Like a man prescient of the U.S. Supreme Court’s Citizens United decision giving corporations “citizen hood” and all the free speech money could buy, Teddy warned: "The Constitution does not give the right of suffrage to any corporation. The citizens of the United States must effectively control the mighty Commercial forces which they have called into being."

 Unlike any Republican you’ll hear today, Roosevelt also said, “Laws should be passed to prohibit the use of corporate funds directly or indirectly for political purposes.
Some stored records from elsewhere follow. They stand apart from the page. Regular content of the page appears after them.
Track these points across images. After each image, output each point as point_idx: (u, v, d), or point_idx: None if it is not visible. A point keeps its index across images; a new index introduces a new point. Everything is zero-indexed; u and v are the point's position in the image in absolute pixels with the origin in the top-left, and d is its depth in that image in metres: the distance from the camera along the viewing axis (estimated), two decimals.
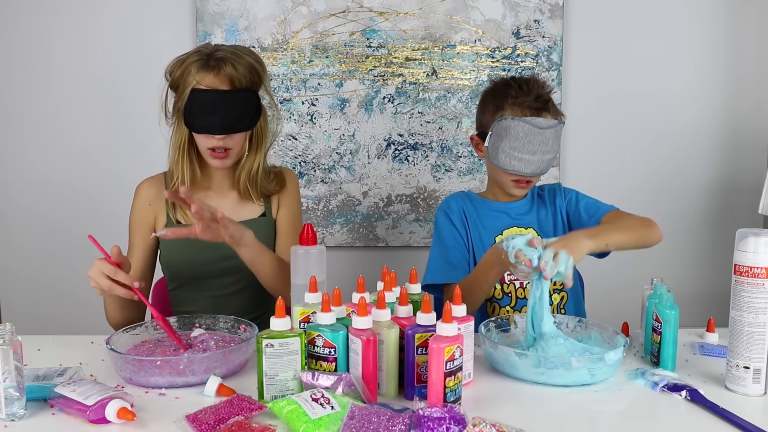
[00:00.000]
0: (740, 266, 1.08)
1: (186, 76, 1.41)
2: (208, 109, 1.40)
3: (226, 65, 1.41)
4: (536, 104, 1.47)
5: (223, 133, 1.42)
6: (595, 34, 2.28)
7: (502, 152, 1.46)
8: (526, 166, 1.46)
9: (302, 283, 1.22)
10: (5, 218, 2.26)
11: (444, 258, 1.56)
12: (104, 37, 2.20)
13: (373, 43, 2.21)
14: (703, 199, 2.37)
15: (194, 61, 1.41)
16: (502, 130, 1.45)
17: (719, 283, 2.38)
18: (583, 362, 1.11)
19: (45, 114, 2.22)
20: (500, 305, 1.53)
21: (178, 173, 1.49)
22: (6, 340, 0.97)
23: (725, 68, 2.32)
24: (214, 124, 1.40)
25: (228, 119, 1.41)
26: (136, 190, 1.55)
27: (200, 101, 1.40)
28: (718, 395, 1.08)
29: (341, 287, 1.12)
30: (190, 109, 1.41)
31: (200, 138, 1.44)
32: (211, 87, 1.40)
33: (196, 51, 1.45)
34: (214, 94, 1.40)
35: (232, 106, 1.41)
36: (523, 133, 1.43)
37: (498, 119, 1.47)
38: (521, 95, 1.48)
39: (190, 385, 1.12)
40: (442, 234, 1.59)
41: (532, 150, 1.44)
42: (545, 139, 1.44)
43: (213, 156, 1.45)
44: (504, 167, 1.47)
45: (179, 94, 1.44)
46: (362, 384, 1.03)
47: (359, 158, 2.26)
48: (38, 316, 2.26)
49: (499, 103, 1.50)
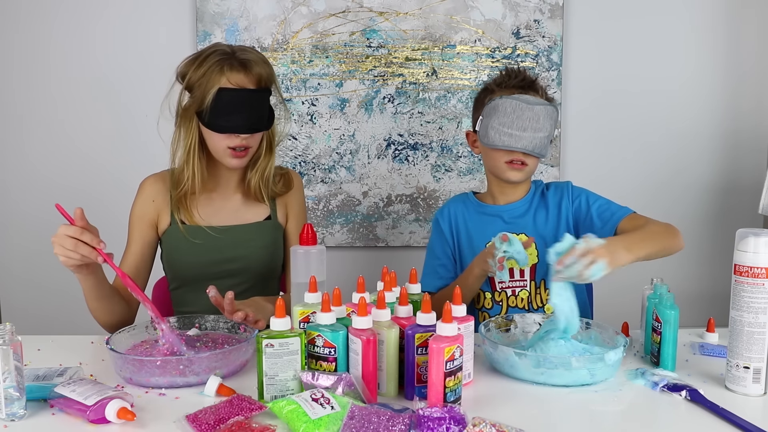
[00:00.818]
0: (740, 266, 1.08)
1: (210, 75, 1.39)
2: (235, 109, 1.39)
3: (256, 65, 1.42)
4: (522, 83, 1.51)
5: (249, 132, 1.42)
6: (595, 34, 2.28)
7: (491, 129, 1.45)
8: (517, 141, 1.43)
9: (302, 282, 1.22)
10: (5, 218, 2.26)
11: (433, 267, 1.61)
12: (104, 37, 2.20)
13: (373, 43, 2.21)
14: (703, 199, 2.37)
15: (218, 60, 1.40)
16: (491, 110, 1.46)
17: (719, 283, 2.38)
18: (583, 362, 1.11)
19: (45, 114, 2.22)
20: (490, 314, 1.52)
21: (188, 174, 1.47)
22: (6, 340, 0.97)
23: (725, 68, 2.32)
24: (240, 123, 1.40)
25: (253, 118, 1.42)
26: (141, 185, 1.55)
27: (227, 100, 1.39)
28: (718, 395, 1.08)
29: (341, 287, 1.12)
30: (215, 108, 1.39)
31: (220, 138, 1.42)
32: (239, 86, 1.40)
33: (215, 51, 1.42)
34: (243, 93, 1.40)
35: (257, 105, 1.42)
36: (511, 108, 1.43)
37: (487, 102, 1.49)
38: (508, 78, 1.52)
39: (190, 385, 1.12)
40: (433, 243, 1.63)
41: (522, 126, 1.43)
42: (535, 116, 1.43)
43: (233, 155, 1.44)
44: (494, 143, 1.45)
45: (198, 94, 1.41)
46: (362, 384, 1.03)
47: (359, 158, 2.26)
48: (38, 316, 2.26)
49: (489, 89, 1.54)
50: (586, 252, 1.12)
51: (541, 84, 1.55)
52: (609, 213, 1.47)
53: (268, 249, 1.57)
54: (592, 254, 1.12)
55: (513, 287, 1.53)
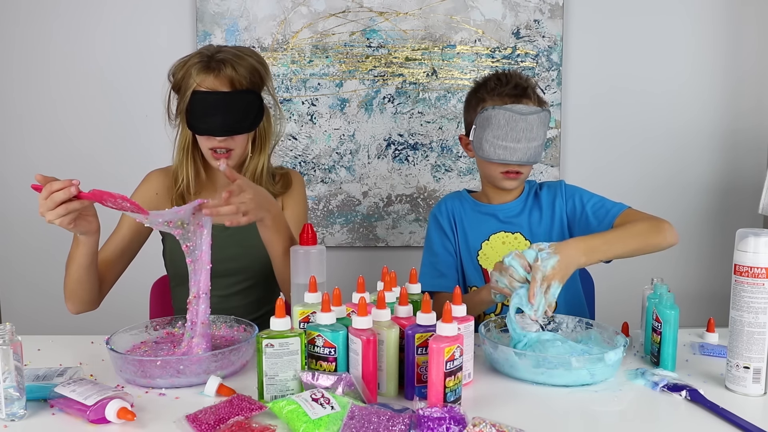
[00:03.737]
0: (740, 266, 1.08)
1: (187, 78, 1.41)
2: (209, 111, 1.39)
3: (226, 67, 1.40)
4: (515, 92, 1.48)
5: (223, 135, 1.41)
6: (595, 34, 2.28)
7: (486, 142, 1.45)
8: (512, 154, 1.43)
9: (302, 283, 1.22)
10: (5, 218, 2.26)
11: (432, 265, 1.57)
12: (104, 37, 2.20)
13: (373, 43, 2.21)
14: (703, 199, 2.37)
15: (195, 63, 1.41)
16: (484, 121, 1.45)
17: (719, 283, 2.38)
18: (582, 362, 1.11)
19: (45, 114, 2.23)
20: (484, 312, 1.52)
21: (182, 174, 1.49)
22: (6, 340, 0.97)
23: (725, 68, 2.32)
24: (214, 126, 1.40)
25: (229, 121, 1.41)
26: (147, 176, 1.55)
27: (201, 103, 1.39)
28: (718, 395, 1.08)
29: (341, 287, 1.11)
30: (192, 111, 1.40)
31: (202, 139, 1.44)
32: (211, 89, 1.40)
33: (198, 53, 1.44)
34: (215, 95, 1.40)
35: (233, 107, 1.41)
36: (504, 120, 1.42)
37: (480, 111, 1.47)
38: (500, 86, 1.49)
39: (190, 385, 1.12)
40: (431, 240, 1.60)
41: (516, 137, 1.42)
42: (528, 126, 1.42)
43: (215, 157, 1.45)
44: (489, 157, 1.45)
45: (181, 96, 1.44)
46: (362, 384, 1.03)
47: (359, 158, 2.26)
48: (38, 316, 2.26)
49: (480, 97, 1.52)
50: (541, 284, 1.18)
51: (533, 86, 1.52)
52: (604, 210, 1.47)
53: None
54: (545, 282, 1.18)
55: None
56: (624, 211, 1.45)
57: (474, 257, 1.55)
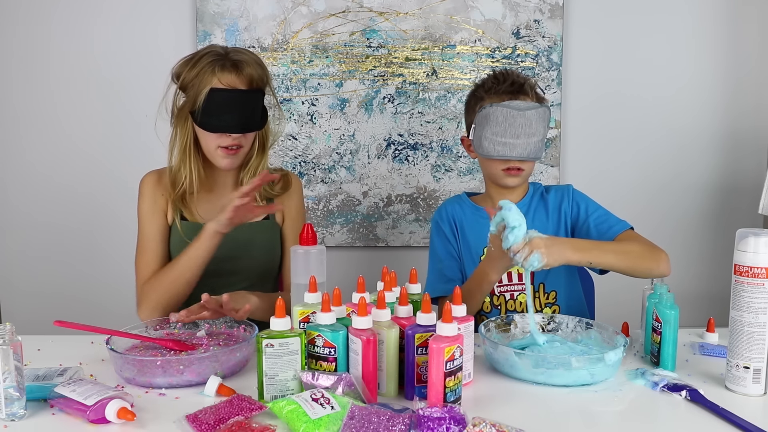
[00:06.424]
0: (740, 266, 1.08)
1: (203, 76, 1.42)
2: (227, 109, 1.41)
3: (248, 66, 1.44)
4: (512, 88, 1.49)
5: (240, 132, 1.44)
6: (595, 34, 2.28)
7: (485, 140, 1.45)
8: (511, 150, 1.44)
9: (302, 283, 1.22)
10: (5, 218, 2.26)
11: (439, 271, 1.57)
12: (104, 37, 2.20)
13: (373, 43, 2.21)
14: (703, 199, 2.37)
15: (211, 61, 1.42)
16: (482, 119, 1.46)
17: (719, 283, 2.37)
18: (582, 362, 1.11)
19: (44, 114, 2.22)
20: (488, 317, 1.52)
21: (185, 174, 1.49)
22: (6, 340, 0.97)
23: (725, 68, 2.32)
24: (232, 123, 1.42)
25: (244, 118, 1.43)
26: (143, 182, 1.55)
27: (219, 100, 1.41)
28: (718, 395, 1.08)
29: (341, 287, 1.12)
30: (207, 108, 1.41)
31: (212, 137, 1.44)
32: (231, 86, 1.41)
33: (209, 52, 1.45)
34: (234, 93, 1.42)
35: (248, 105, 1.44)
36: (502, 117, 1.43)
37: (478, 110, 1.48)
38: (497, 84, 1.51)
39: (190, 385, 1.12)
40: (435, 246, 1.61)
41: (515, 133, 1.43)
42: (527, 122, 1.42)
43: (225, 154, 1.45)
44: (489, 154, 1.46)
45: (191, 94, 1.43)
46: (362, 384, 1.03)
47: (359, 158, 2.26)
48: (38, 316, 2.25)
49: (478, 96, 1.53)
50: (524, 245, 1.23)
51: (531, 83, 1.53)
52: (606, 226, 1.49)
53: (266, 249, 1.57)
54: (529, 246, 1.22)
55: (511, 291, 1.53)
56: (626, 230, 1.47)
57: (476, 262, 1.54)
Corporate expenditures for political purposes have supplied one of the principle sources of corruptions in our political affairs."
 Roosevelt, of course, went on to break up the “trusts” – large corporations – to reduce their political power, and gave Americans the “Square Deal, which helped create the middle class in this country.

 TR’s distant cousin, President Franklin D. Roosevelt, took this further, with legislation that controlled how financial institutions and corporations can operate and, of course, the “New Deal,” the greatest expansion of the middle class in U.S. history.

So I wonder how TR would respond to see his former party, the GOP, running a corporate multi-millionaire as their 2012 presidential nominee? Or if he knew that corporate interests like the Koch brothers or the pro-corporate American Legislative Exchange Council were financing Republican candidates and writing their policies and legislation? Would he agree with current members of the Republican Party that President Obama is too distrusted of Big Business?

 Let’s let TR speak for himself: "… [T]o befoul the unholy alliance between corrupt business and corrupt politics is the first task of the statesmanship of the day."